Task instructions:
1. According to the essay on Mr. Trump's business style, what is his favorite pejorative?
2. Using the essay on Mr. Trump's business style, explain why, in the emotional zero-sum world it describes, winning depends on making the other person a loser.

Text provided:
================================

There exists a collegiality of sorts in one side of the world of business. Business deals in that side of the game are about a search for a mutuality of interest. Win-win negotiations in developing markets are conducted by those with an eye to the future. Relationships are to be built by finding common ground.

More mature markets, which is to say areas that are played out, are often run by those who look to each sunset as a sort of final bell. Life is short-term. By all accounts, real estate maneuvering, Mr. Trump’s business motif, fits that category. Deals are competitive in the most cutthroat style. There are winners and there are losers in each deal, in each relationship, in and out of the office.

It translates from business to an emotional zero-sum world. There is winner and a loser in every emotional encounter. The only way to win is to make sure the person on the other side of the table, the other side of the contract, the other side of the bed sheet, is a loser.

“Loser” is Mr. Trump’s favorite pejorative.

Most of us, in some way, live out what is left of unmet childhood needs. As we watch our President, we can only wonder what searing patterns, what little boy traumas produced the inner emptiness that constantly needs to be filled at the expense of others.

The insatiable hunger for political theatre is fueled by the same inward vacuum that hungers for office chaos. He lives for those moments when he can look in any direction and see his subjects anxiously hanging on his every word. Those who do not meet that need are subject to his frustrated wrath.

The need for attention, for worship, is matched by a furious need for petty revenge on those who do not deliver that adulation.

I listened to reports of Mr. Trump’s Chief of Staff gleefully regaling his subordinates and members of the press with grim details of Tillerson’s humiliation.

================================

Record excerpts:
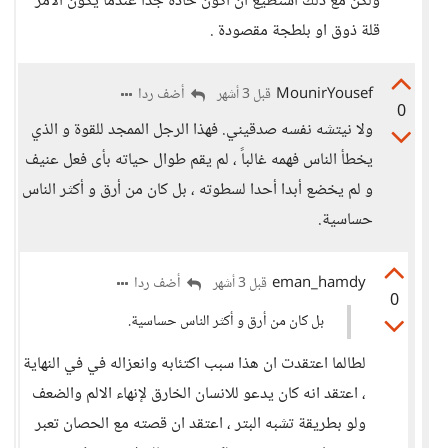
ولكن مع ذلك استطيع ان اكون حادة جدا عندما يكون الامر
قلة ذوق او بلطجة مقصودة .
MounirYousef
أضف ردا
قبل 3 أشهر
0
ولا نيتشه نفسه صدقيني. فهذا الرجل الممجد للقوة و الذي
يخطأ الناس فهمه غالباً ، لم يقم طوال حياته بأى فعل عنيف
و لم يخضع أبدا أحدا لسطوته ، بل كان من أرق و أكثر الناس
حساسية.
eman_hamdy
أضف ردا
قبل 3 أشهر
0
بل كان من أرق و أكثر الناس حساسية.
لطالما اعتقدت ان هذا سبب اكتئابه وانعزاله في في النهاية
، اعتقد انه كان يدعو للانسان الخارق لإنهاء الالم والضعف
ولو بطريقة تشبه البتر ، اعتقد ان قصته مع الحصان تعبر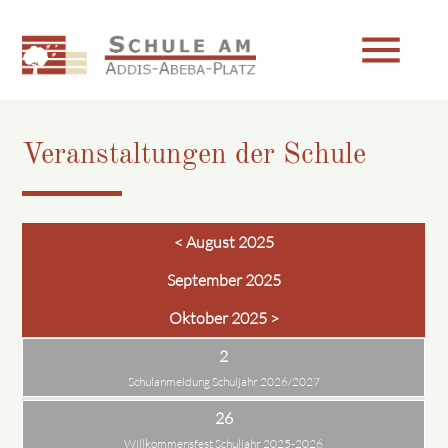
menu
Veranstaltungen der Schule
Suchbegriffe
SUCHEN
< August 2025
September 2025
Oktober 2025 >
2
Schulanmeldung Schuljahr 2026/2027
26
Willkommensfest Schuljahr 2025-2026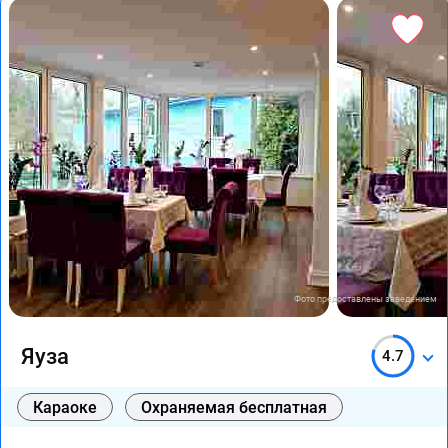
Фото предоставлены заведением
Яуза
4.7
Караоке
Охраняемая бесплатная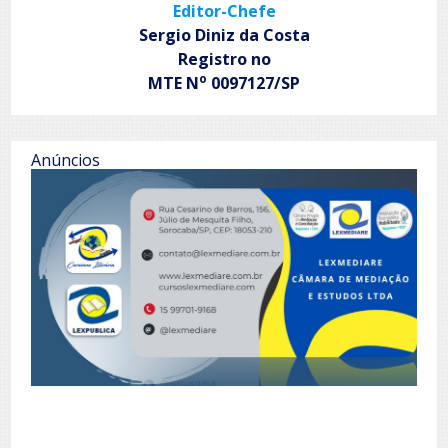
Editor-Chefe
Sergio Diniz da Costa
Registro no
o
MTE N
0097127/SP
Anúncios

================================

Activity answers:
1. "Loser."

2. In that world, every emotional encounter produces a winner and a loser. So the only way to win is to make sure the person on the other side, whether of the table, the contract, or the bed sheet, ends up as the loser.